La Commission Européenne se penche sur le développement du hyperloop, une technologie de transport révolutionnaire. Malgré des avancées notables, des défis subsistent avant que ce système à grande vitesse puisse devenir une réalité accessible. L’avenir des transports pourrait prendre un tournant inattendu, défiant ainsi les attentes actuelles.
La présidente de la Commission Européenne, Ursula von der Leyen, a confié à son nouveau commissaire aux transports, le Grec Apostolos Tzitzikostas, la mission de développer le hyperloop, une technologie de pointe. Néanmoins, un récent essai de ce système a montré quil reste encore beaucoup à accomplir avant qu’il devienne le futur mode de transport à grande vitesse.
Le hyperloop est un système innovant où une capsule est propulsée à travers un tube scellé et dépourvu d’air. Les capsules peuvent atteindre des vitesses supérieures à celles des avions, jusqu’à 700 kilomètres par heure, et sont considérées comme un système plus économe en énergie que les trains.
Ces caractéristiques sont possibles grâce à l’absence quasi totale de frottement, car la technologie repose sur un vide à l’intérieur du tube et des aimants permettant à la capsule de léviter.

Stratégie du Hyperloop
Apostolos Tzitzikostas devra proposer « une stratégie pour la promotion et le développement de technologies de pointe, comme le hyperloop », comme stipulé dans la lettre de mission de von der Leyen. Ce plan devra inclure un calendrier ainsi qu’une stratégie d’investissement.
Il est important de souligner que Hardt Hyperloop, l’entreprise la plus avancée dans le secteur, a récemment achevé son premier test réussi, avec la capsule parcourant 90 mètres dans un tube de 420 mètres à Veendam, aux Pays-Bas. Cette infrastructure fait partie du Programme de Développement Hyperloop (HDP), un partenariat public-privé financé par la Commission Européenne.

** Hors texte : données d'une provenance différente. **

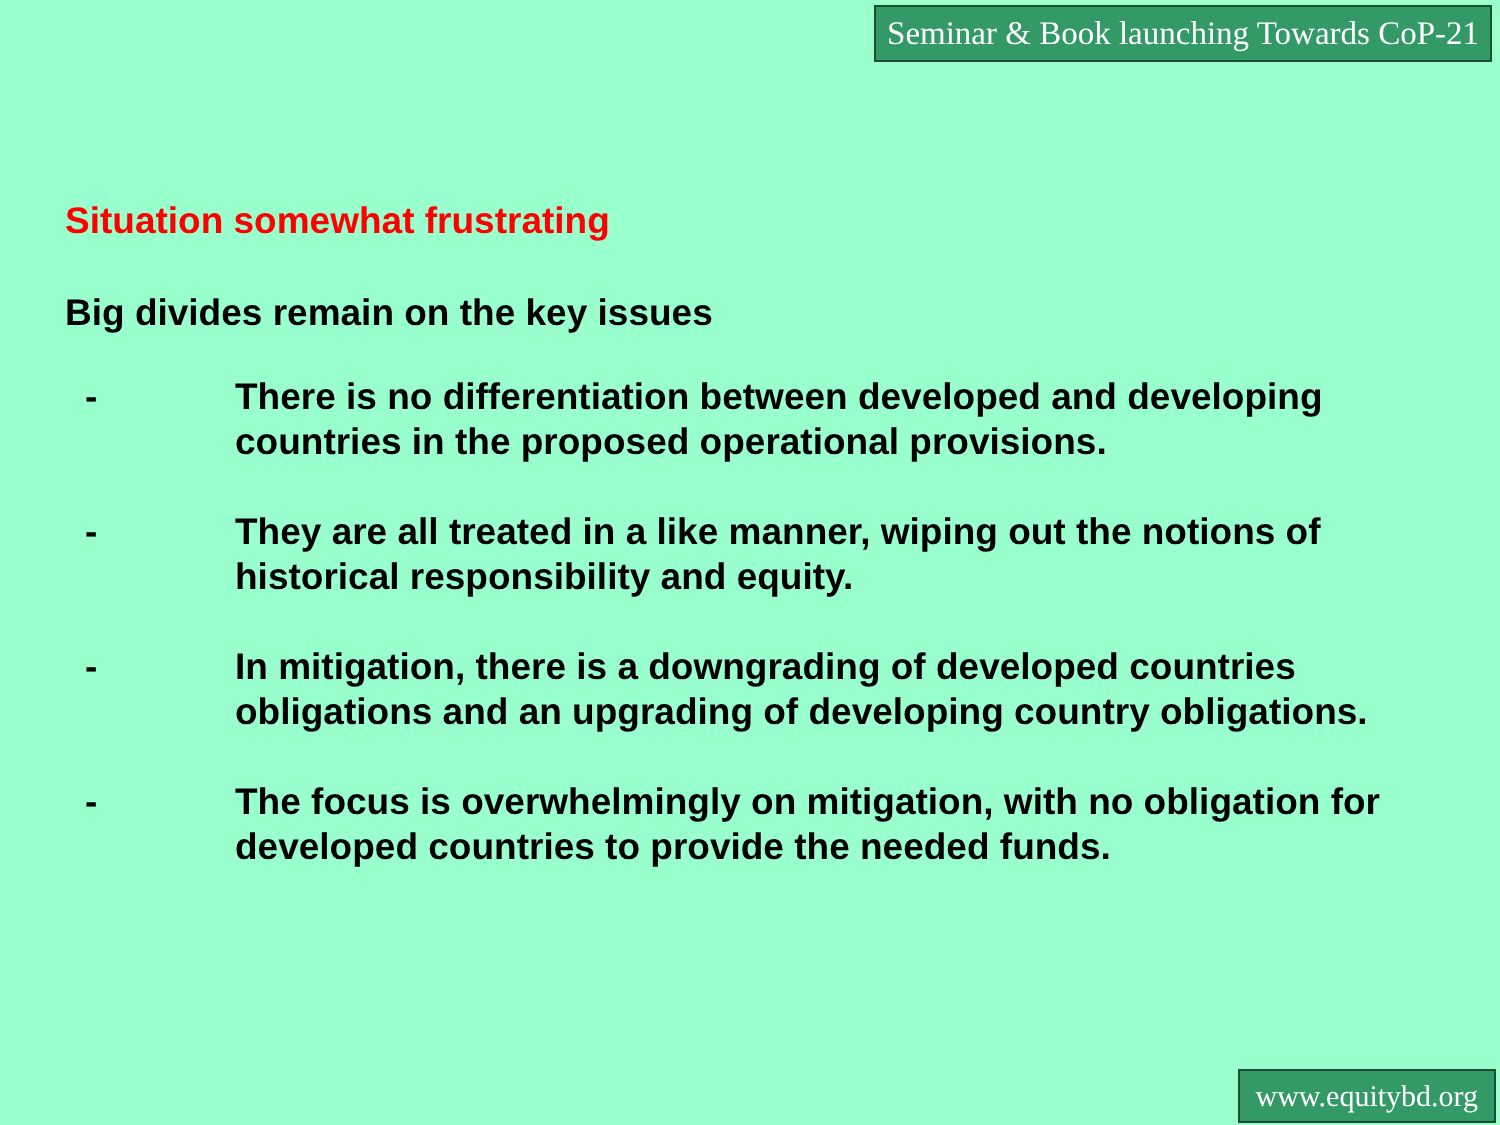Seminar & Book launching Towards CoP-21
Situation somewhat frustrating
Big divides remain on the key issues
- There is no differentiation between developed and developing countries in the proposed operational provisions.
- They are all treated in a like manner, wiping out the notions of historical responsibility and equity.
- In mitigation, there is a downgrading of developed countries obligations and an upgrading of developing country obligations.
- The focus is overwhelmingly on mitigation, with no obligation for developed countries to provide the needed funds.
www.equitybd.org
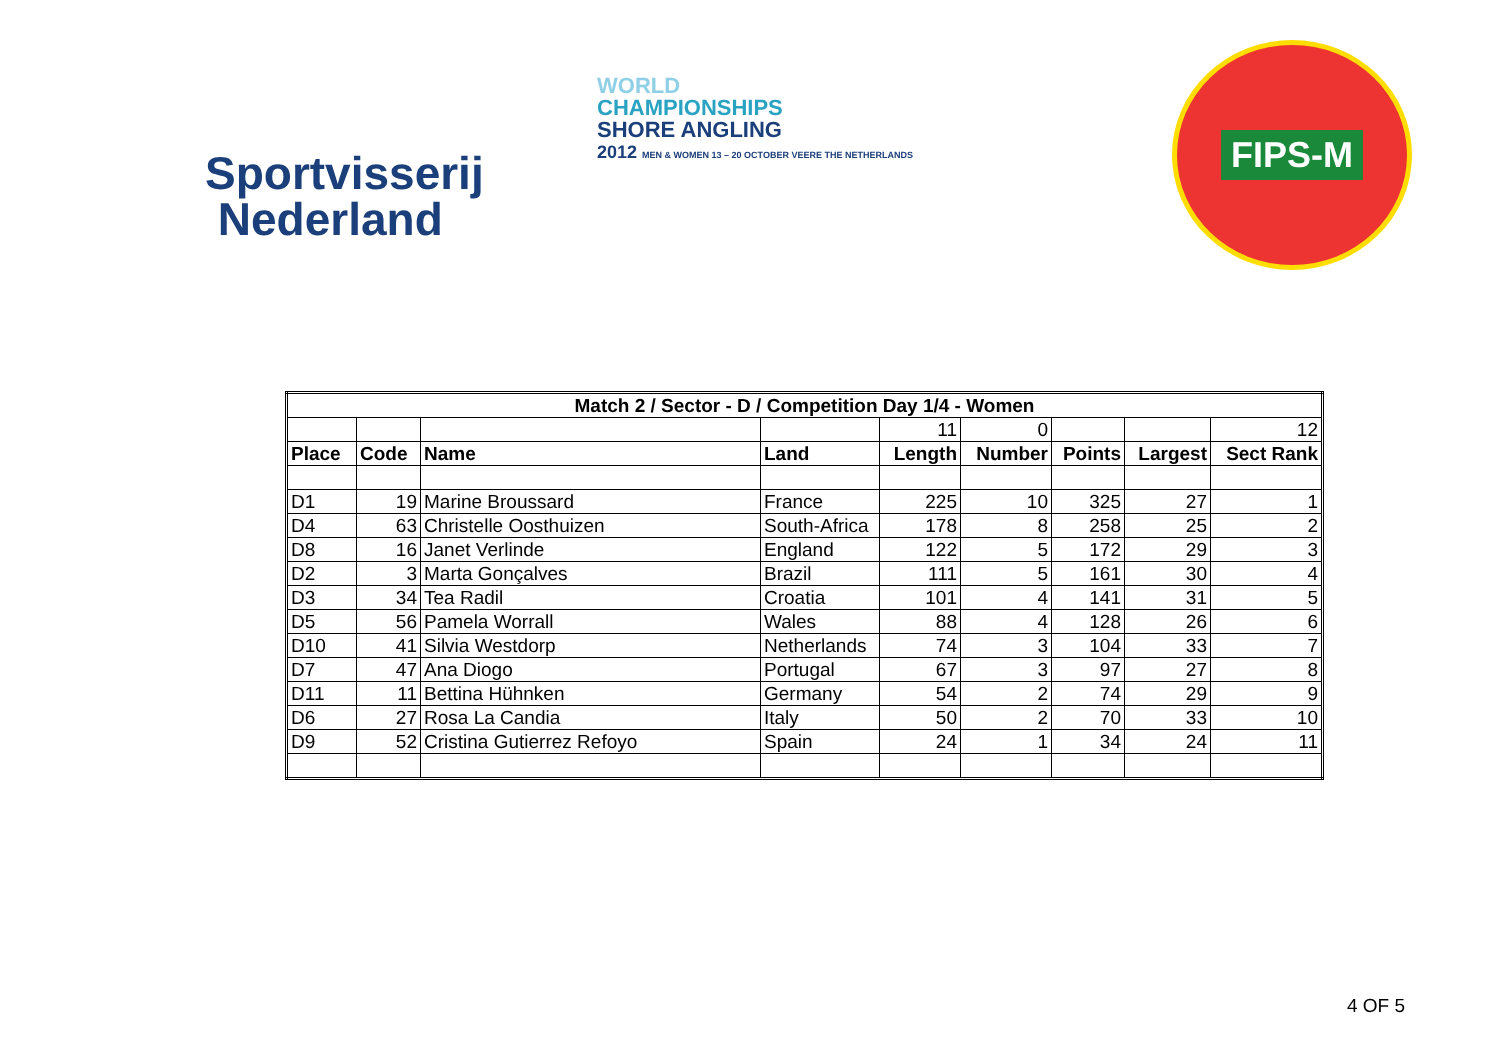Sportvisserij
Nederland
WORLD
CHAMPIONSHIPS
SHORE ANGLING
2012 MEN & WOMEN 13 – 20 OCTOBER VEERE THE NETHERLANDS
FIPS-M
| Match 2 / Sector - D / Competition Day 1/4 - Women | | | | | | | | |
| --- | --- | --- | --- | --- | --- | --- | --- | --- |
| | | | | 11 | 0 | | | 12 |
| Place | Code | Name | Land | Length | Number | Points | Largest | Sect Rank |
| D1 | 19 | Marine Broussard | France | 225 | 10 | 325 | 27 | 1 |
| D4 | 63 | Christelle Oosthuizen | South-Africa | 178 | 8 | 258 | 25 | 2 |
| D8 | 16 | Janet Verlinde | England | 122 | 5 | 172 | 29 | 3 |
| D2 | 3 | Marta Gonçalves | Brazil | 111 | 5 | 161 | 30 | 4 |
| D3 | 34 | Tea Radil | Croatia | 101 | 4 | 141 | 31 | 5 |
| D5 | 56 | Pamela Worrall | Wales | 88 | 4 | 128 | 26 | 6 |
| D10 | 41 | Silvia Westdorp | Netherlands | 74 | 3 | 104 | 33 | 7 |
| D7 | 47 | Ana Diogo | Portugal | 67 | 3 | 97 | 27 | 8 |
| D11 | 11 | Bettina Hühnken | Germany | 54 | 2 | 74 | 29 | 9 |
| D6 | 27 | Rosa La Candia | Italy | 50 | 2 | 70 | 33 | 10 |
| D9 | 52 | Cristina Gutierrez Refoyo | Spain | 24 | 1 | 34 | 24 | 11 |
4 OF 5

Bien que ce test représente une avancée significative, seuls des composants individuels de la technologie ont été testés. La vitesse du véhicule était inférieure à 30 kilomètres par heure, bien en dessous des vitesses projetées pour l’avenir.
D’autres tests, réalisés à Lausanne, ont pu atteindre des vitesses allant jusqu’à 100 kilomètres par heure. Le test à Veendam s’est déroulé dans des conditions atmosphériques normales, c’est-à-dire que le tube ne contenait pas de vide, ce qui est nécessaire pour que le hyperloop atteigne son potentiel maximal.

Le Hyperloop est-il l’avenir ?
D’après certains experts, la technologie du hyperloop sera certifiée et démontrée d’ici 2030. Elle promet d’être une solution rapide et économe en énergie, consommant dix fois moins d’énergie que les voitures ou les avions.
De plus, les coûts d’exploitation et d’investissement devraient être inférieurs à ceux du système ferroviaire.
Cependant, le développement d’un réseau de hyperloop nécessitera un investissement considérable, qui pourrait rivaliser avec les fonds destinés au secteur ferroviaire.
Toutefois, tous ne sont pas convaincus de la viabilité du hyperloop. Philip Amaral, directeur des politiques et développement de la Fédération Européenne de Cyclistes, a qualifié le hyperloop de « concept technologique mort”.
Malgré cela, des experts soutiennent que le hyperloop doit être envisagé comme une solution politique, et non comme de la science-fiction.